Data provided >>
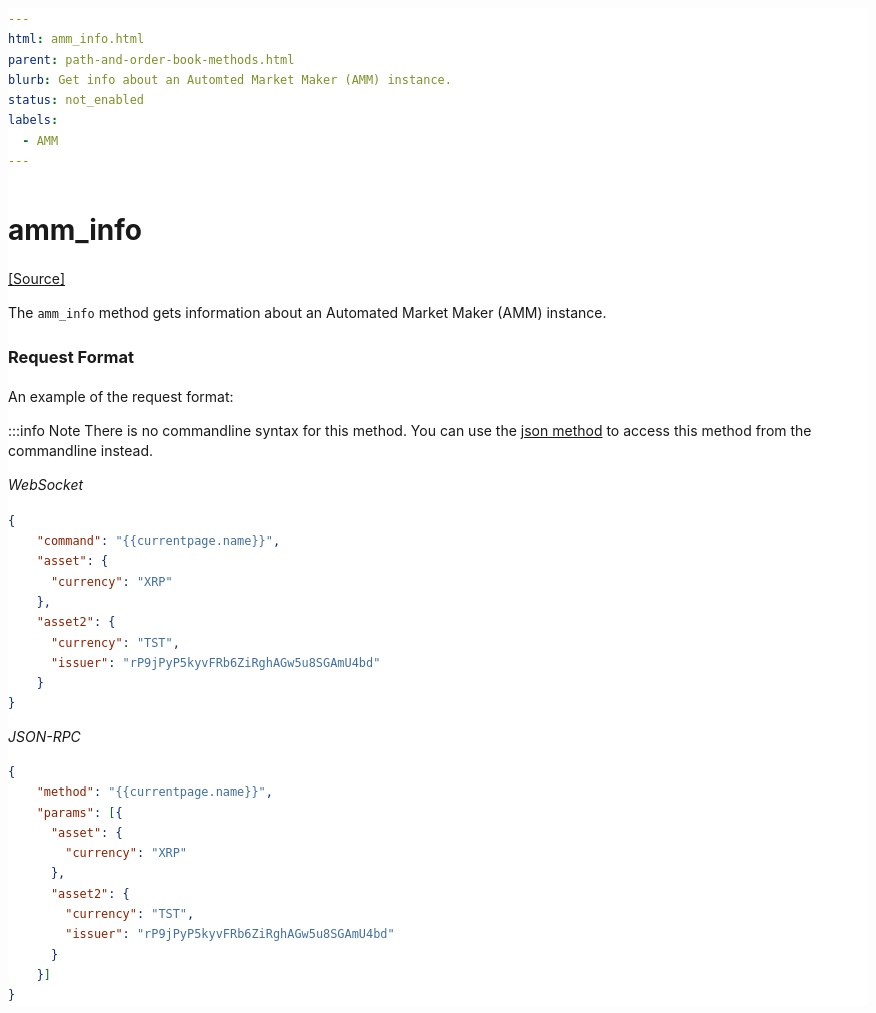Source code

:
 ```yaml
---
html: amm_info.html
parent: path-and-order-book-methods.html
blurb: Get info about an Automted Market Maker (AMM) instance.
status: not_enabled
labels:
  - AMM
---
```

# amm_info
[[Source]](https://github.com/gregtatcam/rippled/blob/amm-core-functionality/src/ripple/rpc/handlers/AMMInfo.cpp "Source")


The `amm_info` method gets information about an Automated Market Maker (AMM) instance.

<embed src="/snippets/_amm-disclaimer.md" />


### Request Format

An example of the request format:

:::info Note
There is no commandline syntax for this method. You can use the [json method](https://xrpl.org/json.html) to access this method from the commandline instead.



*WebSocket*

```json
{
    "command": "{{currentpage.name}}",
    "asset": {
      "currency": "XRP"
    },
    "asset2": {
      "currency": "TST",
      "issuer": "rP9jPyP5kyvFRb6ZiRghAGw5u8SGAmU4bd"
    }
}
```

*JSON-RPC*

```json
{
    "method": "{{currentpage.name}}",
    "params": [{
      "asset": {
        "currency": "XRP"
      },
      "asset2": {
        "currency": "TST",
        "issuer": "rP9jPyP5kyvFRb6ZiRghAGw5u8SGAmU4bd"
      }
    }]
}
```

Assignment >> Using the material above, report each line where "html" occurs.

Result of the exercise >>
html: amm_info.html
parent: path-and-order-book-methods.html
There is no commandline syntax for this method. You can use the [json method](https://xrpl.org/json.html) to access this method from the commandline instead.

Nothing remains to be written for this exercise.